■ **Instructions to follow**:
Every record should be copied exactly, except that pictures are to be omitted.

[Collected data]
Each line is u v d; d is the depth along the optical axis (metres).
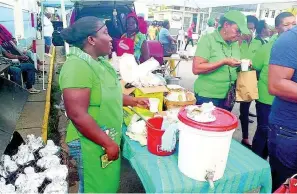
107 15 6.31
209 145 1.48
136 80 2.85
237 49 2.95
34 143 2.43
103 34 1.81
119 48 4.93
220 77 2.86
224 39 2.80
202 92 2.99
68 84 1.64
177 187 1.54
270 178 1.84
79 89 1.65
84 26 1.75
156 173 1.66
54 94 6.25
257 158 1.92
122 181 3.09
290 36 1.68
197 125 1.46
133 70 2.93
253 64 3.24
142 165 1.78
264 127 3.14
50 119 4.68
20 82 5.33
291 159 1.90
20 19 8.78
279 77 1.73
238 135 4.55
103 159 1.91
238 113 5.84
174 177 1.62
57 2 10.09
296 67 1.70
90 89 1.71
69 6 9.91
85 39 1.77
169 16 15.72
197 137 1.48
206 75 2.92
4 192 1.87
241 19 2.65
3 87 2.59
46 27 11.48
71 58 1.71
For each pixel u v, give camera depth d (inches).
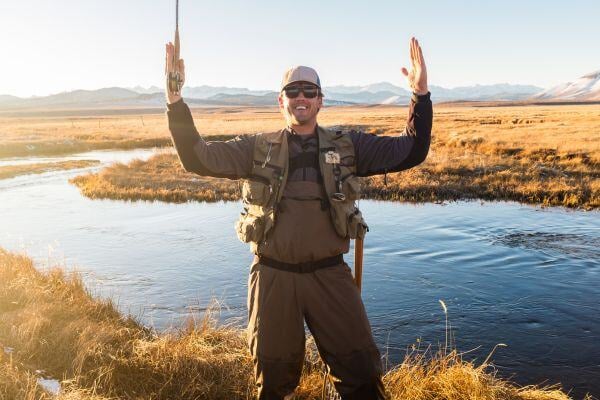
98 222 574.9
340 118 3400.6
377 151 115.6
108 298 308.2
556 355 252.8
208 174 116.0
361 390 116.4
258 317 116.3
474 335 276.7
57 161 1299.2
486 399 169.3
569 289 347.9
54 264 408.2
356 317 116.7
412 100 110.3
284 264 115.4
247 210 120.6
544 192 682.8
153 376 179.6
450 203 661.3
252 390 169.2
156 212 629.0
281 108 119.8
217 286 362.6
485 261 414.0
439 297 334.3
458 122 2224.4
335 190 114.5
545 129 1558.8
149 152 1579.7
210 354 196.1
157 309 314.8
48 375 171.8
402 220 561.6
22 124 3545.8
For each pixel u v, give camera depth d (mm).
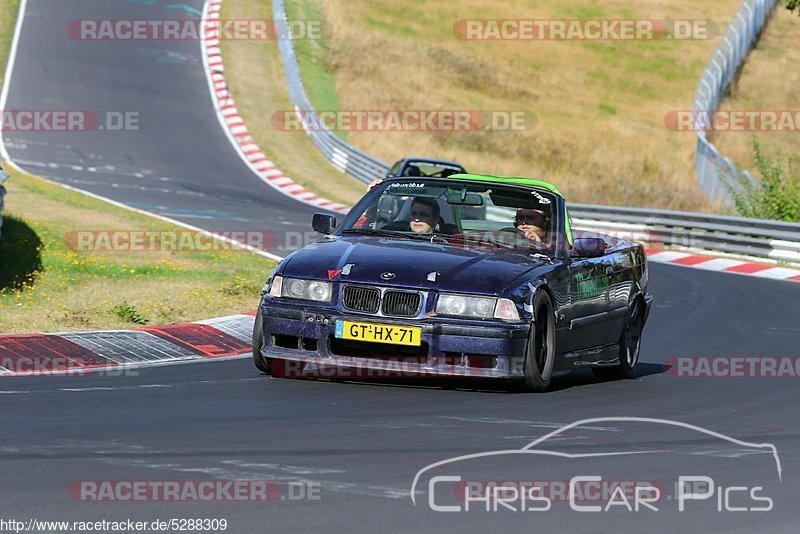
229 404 27266
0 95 137750
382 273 29469
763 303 59656
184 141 130375
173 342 38219
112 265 51188
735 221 85688
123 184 102562
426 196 33469
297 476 20016
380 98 167375
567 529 17297
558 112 181375
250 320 43531
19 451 21406
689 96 198000
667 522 17953
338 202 108812
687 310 56219
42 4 179250
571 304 31844
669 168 153375
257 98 154125
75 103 139125
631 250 37406
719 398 31969
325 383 30578
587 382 34625
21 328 38531
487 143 156750
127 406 26797
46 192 73188
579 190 129250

■ **The completed task**:
Each line is u v d; d is the depth along the optical axis (metres).
107 15 6.31
209 145 1.48
136 80 2.85
237 49 2.95
34 143 2.43
103 34 1.81
119 48 4.93
220 77 2.86
224 39 2.80
202 92 2.99
68 84 1.64
177 187 1.54
270 178 1.84
79 89 1.65
84 26 1.75
156 173 1.66
54 94 6.25
257 158 1.92
122 181 3.09
290 36 1.68
197 125 1.46
133 70 2.93
253 64 3.24
142 165 1.78
264 127 3.14
50 119 4.68
20 82 5.33
291 159 1.90
20 19 8.78
279 77 1.73
238 135 4.55
103 159 1.91
238 113 5.84
174 177 1.62
57 2 10.09
296 67 1.70
90 89 1.71
69 6 9.91
85 39 1.77
169 16 15.72
197 137 1.48
206 75 2.92
4 192 1.87
241 19 2.65
3 87 2.59
46 27 11.48
71 58 1.71
For each pixel u v, give camera depth d (inches).
98 222 574.9
340 118 3400.6
377 151 115.6
108 298 308.2
556 355 252.8
208 174 116.0
361 390 116.4
258 317 116.3
474 335 276.7
57 161 1299.2
486 399 169.3
569 289 347.9
54 264 408.2
356 317 116.7
412 100 110.3
284 264 115.4
247 210 120.6
544 192 682.8
153 376 179.6
450 203 661.3
252 390 169.2
156 212 629.0
281 108 119.8
217 286 362.6
485 261 414.0
439 297 334.3
458 122 2224.4
335 190 114.5
545 129 1558.8
149 152 1579.7
210 354 196.1
157 309 314.8
48 375 171.8
402 220 561.6
22 124 3545.8
For each pixel u v, give camera depth d (mm).
229 404 27266
0 95 137750
382 273 29469
763 303 59656
184 141 130375
173 342 38219
112 265 51188
735 221 85688
123 184 102562
426 196 33469
297 476 20016
380 98 167375
567 529 17297
558 112 181375
250 320 43531
19 451 21406
689 96 198000
667 522 17953
338 202 108812
687 310 56219
42 4 179250
571 304 31844
669 168 153375
257 98 154125
75 103 139125
631 250 37406
719 398 31969
325 383 30578
587 382 34625
21 328 38531
487 143 156750
127 406 26797
46 192 73188
579 190 129250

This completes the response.